Deuxièmement, alors que les risques de dégradation de la situation chinoise se matérialisent, Pékin pourrait stabiliser la croissance intérieure en adoptant des politiques qui stimulent les exportations, poussant ainsi les biens de consommation bon marché sur le marché mondial. Les exportations se sont affaiblies au cours des derniers mois et devraient continuer à diminuer dans les mois à venir. Après la pandémie, le gouvernement a soutenu l’offre, mais n’a accordé que peu de subventions aux consommateurs. En conséquence, la Chine semble avoir un problème d’offre excédentaire au niveau national – les ratios stocks/ventes semblent élevés. Compte tenu de la faiblesse de la demande intérieure dans un contexte de difficultés du secteur immobilier et d’une baisse de la confiance des consommateurs, les responsables politiques chinois pourraient choisir de stimuler la croissance en encourageant les ventes de ces biens à l’étranger. Cela semble déjà être le cas en Allemagne, où les exportations chinoises de véhicules électriques à bas prix ont récemment bondi, tandis que les baisses de prix nationales pourraient se répercuter dans d’autres pays.
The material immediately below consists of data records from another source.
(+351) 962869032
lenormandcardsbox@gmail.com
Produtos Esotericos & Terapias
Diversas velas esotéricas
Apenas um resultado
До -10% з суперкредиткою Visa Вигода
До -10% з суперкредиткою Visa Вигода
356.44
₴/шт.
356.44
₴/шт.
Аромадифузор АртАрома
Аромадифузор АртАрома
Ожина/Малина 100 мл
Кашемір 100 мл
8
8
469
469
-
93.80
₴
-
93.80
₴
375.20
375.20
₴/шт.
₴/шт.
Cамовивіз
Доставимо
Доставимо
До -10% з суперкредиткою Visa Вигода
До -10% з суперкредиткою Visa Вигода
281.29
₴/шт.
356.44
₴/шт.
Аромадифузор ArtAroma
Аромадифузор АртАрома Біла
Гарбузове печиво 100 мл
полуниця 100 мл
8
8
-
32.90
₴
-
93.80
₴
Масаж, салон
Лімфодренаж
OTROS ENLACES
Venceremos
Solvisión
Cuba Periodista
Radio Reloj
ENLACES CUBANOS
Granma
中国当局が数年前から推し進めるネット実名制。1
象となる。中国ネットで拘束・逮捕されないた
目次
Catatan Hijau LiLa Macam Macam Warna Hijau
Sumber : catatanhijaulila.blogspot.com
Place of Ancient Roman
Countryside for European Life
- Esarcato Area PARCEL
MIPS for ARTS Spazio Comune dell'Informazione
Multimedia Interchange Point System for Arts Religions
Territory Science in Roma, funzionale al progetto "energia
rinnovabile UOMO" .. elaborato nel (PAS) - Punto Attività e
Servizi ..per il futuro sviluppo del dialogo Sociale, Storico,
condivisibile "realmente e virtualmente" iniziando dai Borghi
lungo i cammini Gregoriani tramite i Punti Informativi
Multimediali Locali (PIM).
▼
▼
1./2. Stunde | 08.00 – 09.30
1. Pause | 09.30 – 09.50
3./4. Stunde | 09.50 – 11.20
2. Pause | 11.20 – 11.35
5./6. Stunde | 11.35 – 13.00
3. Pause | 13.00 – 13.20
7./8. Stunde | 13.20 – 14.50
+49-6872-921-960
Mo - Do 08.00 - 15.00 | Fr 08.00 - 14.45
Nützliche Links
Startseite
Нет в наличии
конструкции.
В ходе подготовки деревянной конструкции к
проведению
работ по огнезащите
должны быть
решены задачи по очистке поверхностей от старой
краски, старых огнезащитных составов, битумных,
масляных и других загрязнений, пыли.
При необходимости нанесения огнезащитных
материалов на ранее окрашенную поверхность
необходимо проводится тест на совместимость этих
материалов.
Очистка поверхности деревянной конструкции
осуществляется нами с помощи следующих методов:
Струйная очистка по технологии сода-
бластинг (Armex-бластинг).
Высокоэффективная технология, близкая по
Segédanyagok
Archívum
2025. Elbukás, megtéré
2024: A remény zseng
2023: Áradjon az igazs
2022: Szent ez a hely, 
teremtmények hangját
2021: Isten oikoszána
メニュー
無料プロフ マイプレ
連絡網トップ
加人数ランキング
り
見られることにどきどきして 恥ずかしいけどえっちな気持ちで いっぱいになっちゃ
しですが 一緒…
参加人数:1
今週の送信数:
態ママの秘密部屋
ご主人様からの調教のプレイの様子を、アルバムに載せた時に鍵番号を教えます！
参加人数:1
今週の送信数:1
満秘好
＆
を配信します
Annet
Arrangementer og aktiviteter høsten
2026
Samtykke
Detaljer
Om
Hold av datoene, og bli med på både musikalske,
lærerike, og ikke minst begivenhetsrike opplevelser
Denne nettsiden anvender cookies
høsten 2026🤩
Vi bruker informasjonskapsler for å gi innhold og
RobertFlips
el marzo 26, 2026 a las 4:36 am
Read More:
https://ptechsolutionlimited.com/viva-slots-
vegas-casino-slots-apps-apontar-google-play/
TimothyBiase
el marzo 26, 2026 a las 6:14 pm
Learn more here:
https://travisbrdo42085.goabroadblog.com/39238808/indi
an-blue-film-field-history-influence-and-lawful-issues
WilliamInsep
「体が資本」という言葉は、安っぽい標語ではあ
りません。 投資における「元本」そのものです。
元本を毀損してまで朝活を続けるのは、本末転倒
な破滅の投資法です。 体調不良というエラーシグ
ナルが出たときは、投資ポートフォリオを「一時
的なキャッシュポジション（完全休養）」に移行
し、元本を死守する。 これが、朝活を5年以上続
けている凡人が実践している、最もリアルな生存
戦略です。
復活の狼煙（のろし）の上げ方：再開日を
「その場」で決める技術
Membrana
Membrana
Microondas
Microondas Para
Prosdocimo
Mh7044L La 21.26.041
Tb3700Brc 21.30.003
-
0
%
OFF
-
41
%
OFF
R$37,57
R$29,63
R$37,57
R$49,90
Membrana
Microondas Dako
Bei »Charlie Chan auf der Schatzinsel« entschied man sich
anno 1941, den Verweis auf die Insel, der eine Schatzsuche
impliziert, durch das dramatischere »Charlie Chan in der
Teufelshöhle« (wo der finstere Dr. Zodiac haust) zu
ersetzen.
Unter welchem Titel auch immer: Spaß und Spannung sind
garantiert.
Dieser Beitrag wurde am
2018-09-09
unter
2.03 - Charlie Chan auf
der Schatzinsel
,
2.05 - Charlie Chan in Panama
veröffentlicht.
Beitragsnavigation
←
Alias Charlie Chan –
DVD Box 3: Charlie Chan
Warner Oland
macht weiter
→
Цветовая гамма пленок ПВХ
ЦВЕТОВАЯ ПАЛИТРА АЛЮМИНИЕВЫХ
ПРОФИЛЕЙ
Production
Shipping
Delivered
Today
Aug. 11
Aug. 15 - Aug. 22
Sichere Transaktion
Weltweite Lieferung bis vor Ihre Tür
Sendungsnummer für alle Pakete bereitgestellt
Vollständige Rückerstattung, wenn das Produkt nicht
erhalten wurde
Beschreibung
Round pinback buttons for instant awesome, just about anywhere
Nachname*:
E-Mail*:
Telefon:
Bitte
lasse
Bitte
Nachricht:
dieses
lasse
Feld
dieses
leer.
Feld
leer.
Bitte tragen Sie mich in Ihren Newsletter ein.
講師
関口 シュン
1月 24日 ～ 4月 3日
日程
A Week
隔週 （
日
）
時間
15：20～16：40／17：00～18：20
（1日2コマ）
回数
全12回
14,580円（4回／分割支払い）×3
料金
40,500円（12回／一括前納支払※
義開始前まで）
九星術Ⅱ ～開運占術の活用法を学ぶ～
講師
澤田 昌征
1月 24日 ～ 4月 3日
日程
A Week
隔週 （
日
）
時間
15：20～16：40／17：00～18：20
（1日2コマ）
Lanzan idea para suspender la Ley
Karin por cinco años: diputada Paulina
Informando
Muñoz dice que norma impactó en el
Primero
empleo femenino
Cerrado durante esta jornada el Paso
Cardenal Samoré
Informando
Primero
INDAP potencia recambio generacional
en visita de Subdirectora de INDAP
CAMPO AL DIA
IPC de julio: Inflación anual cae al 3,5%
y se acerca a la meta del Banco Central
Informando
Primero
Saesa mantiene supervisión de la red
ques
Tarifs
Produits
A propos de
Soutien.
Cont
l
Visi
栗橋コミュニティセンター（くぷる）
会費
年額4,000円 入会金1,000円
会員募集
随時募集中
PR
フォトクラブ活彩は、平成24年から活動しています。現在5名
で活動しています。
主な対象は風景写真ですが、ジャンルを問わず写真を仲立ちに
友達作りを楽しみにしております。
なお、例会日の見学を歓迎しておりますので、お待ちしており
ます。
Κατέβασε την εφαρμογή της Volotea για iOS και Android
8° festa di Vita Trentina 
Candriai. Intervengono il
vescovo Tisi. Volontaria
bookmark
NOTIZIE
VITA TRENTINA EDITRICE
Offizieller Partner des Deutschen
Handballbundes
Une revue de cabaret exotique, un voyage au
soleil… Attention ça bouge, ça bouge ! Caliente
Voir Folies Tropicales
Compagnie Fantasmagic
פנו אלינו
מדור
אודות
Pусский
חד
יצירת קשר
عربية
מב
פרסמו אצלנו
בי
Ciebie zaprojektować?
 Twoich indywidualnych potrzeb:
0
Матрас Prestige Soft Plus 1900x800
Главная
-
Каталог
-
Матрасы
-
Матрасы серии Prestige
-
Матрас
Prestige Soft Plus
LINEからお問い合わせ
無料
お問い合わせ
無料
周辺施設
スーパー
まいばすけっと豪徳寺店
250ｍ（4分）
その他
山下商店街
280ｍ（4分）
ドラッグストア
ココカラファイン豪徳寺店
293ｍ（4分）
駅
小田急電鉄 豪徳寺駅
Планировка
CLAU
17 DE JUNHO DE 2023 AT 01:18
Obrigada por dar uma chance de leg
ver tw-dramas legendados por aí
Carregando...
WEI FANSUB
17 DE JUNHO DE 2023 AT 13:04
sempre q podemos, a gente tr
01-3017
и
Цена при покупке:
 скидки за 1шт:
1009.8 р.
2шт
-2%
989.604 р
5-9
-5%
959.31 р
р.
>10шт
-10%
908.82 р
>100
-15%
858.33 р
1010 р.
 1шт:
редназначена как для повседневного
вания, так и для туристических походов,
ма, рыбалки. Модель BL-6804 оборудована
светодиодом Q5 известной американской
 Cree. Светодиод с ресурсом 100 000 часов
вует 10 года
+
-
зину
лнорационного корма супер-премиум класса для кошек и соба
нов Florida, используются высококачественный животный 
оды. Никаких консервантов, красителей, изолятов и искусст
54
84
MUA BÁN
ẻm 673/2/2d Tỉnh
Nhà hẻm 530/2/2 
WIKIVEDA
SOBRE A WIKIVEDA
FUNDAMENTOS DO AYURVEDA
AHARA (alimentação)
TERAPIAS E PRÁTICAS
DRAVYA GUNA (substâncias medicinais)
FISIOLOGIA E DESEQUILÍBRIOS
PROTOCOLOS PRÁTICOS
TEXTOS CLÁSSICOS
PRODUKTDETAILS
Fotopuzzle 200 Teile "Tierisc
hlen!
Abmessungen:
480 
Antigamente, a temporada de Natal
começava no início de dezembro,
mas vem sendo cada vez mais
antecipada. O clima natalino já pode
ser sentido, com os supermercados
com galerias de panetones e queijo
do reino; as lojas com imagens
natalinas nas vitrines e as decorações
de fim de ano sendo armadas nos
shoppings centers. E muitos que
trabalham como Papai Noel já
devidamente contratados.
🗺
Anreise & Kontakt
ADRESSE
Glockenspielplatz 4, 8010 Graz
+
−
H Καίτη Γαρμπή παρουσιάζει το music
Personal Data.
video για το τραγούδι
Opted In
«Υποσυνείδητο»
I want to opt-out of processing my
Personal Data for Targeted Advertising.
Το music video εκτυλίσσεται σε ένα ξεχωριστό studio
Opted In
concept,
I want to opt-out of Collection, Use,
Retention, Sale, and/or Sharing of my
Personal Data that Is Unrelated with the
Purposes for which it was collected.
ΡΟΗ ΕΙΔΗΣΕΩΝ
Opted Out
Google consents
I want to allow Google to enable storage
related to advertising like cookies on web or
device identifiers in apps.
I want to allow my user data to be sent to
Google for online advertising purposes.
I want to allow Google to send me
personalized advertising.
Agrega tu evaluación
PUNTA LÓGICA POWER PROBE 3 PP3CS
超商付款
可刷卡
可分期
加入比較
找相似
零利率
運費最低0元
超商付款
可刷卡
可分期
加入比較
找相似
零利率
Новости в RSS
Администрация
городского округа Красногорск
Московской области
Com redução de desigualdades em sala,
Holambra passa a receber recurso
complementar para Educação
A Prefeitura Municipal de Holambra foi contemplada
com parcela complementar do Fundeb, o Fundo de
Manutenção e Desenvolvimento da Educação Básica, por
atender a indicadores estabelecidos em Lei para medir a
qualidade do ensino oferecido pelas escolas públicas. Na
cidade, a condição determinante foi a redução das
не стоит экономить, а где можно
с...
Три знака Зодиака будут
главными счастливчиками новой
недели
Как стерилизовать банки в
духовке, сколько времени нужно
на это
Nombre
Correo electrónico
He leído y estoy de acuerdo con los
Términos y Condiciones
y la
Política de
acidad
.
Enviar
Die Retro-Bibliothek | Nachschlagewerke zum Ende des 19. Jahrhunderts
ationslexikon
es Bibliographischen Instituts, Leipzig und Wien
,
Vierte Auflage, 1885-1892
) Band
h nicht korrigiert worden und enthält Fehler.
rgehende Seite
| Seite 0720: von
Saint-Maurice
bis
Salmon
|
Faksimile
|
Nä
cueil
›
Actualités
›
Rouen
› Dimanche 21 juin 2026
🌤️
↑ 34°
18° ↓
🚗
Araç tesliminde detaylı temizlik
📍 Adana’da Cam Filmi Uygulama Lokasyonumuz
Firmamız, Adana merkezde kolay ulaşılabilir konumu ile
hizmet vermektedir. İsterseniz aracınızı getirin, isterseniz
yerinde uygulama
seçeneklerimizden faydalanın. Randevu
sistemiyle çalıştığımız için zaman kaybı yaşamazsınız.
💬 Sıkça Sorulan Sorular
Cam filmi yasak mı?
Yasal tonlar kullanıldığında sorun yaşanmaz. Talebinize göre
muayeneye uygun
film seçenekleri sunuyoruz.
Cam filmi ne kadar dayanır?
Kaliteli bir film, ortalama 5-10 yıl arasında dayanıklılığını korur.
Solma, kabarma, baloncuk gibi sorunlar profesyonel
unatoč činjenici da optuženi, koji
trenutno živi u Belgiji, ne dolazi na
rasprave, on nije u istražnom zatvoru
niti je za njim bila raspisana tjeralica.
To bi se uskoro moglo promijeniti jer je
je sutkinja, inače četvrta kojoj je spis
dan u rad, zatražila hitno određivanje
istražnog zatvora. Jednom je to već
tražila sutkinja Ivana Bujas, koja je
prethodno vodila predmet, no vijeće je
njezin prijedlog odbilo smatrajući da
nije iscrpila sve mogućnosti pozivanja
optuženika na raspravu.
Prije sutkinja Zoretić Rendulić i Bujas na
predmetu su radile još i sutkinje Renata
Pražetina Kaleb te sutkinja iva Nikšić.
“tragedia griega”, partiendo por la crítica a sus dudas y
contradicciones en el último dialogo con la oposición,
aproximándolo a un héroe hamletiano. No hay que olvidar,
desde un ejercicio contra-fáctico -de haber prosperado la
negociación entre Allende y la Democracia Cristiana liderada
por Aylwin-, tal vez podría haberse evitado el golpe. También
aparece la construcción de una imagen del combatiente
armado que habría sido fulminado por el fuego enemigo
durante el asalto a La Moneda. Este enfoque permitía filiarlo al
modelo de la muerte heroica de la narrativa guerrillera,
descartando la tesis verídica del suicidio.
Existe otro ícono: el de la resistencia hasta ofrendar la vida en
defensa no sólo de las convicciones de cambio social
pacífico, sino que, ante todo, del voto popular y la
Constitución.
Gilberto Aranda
Troisièmement, un facteur déflationniste mondial commun demeure, à savoir la baisse des prix des produits de base, qui a contribué à faire chuter l’inflation globale mondiale d’un pic de 8,2 % il y a un an à 4,4 % en juillet. La demande (ou l’absence de demande) de produits de base en Chine reste un déterminant important des prix mondiaux des produits de base. La faiblesse de l’investissement intérieur chinois et les capacités excédentaires généralisées dans le secteur manufacturier, ainsi que la faiblesse des ventes de logements neufs et de terrains, devraient continuer à faire baisser la demande mondiale de produits de base.
Conclusion
La détérioration des fondamentaux de l’économie chinoise a engendré des pressions déflationnistes qui modèrent déjà l’inflation tant en Chine que sur les marchés mondiaux desservis par les produits chinois. Compte tenu des délais habituels, les retombées déflationnistes commencent à peine à se faire sentir sur les marchés de consommation mondiaux, et les rabais devraient s’accélérer au cours des prochains trimestres.
Pour la Chine, le risque d’une pression déflationniste plus prononcée dépend essentiellement des politiques du gouvernement dans les mois à venir. Des mesures de relance budgétaire adéquates visant à stimuler la demande intérieure pourraient relancer l’inflation, tandis que des mesures retardées ou inadéquates pourraient entraîner une spirale descendante. Une déflation persistante en Chine se répercuterait probablement sur les marchés développés, car un yuan plus faible et des ratios stocks/ventes élevés réduisent le coût des produits chinois à l’étranger – une évolution que les banquiers centraux des marchés développés accueilleraient sans doute favorablement.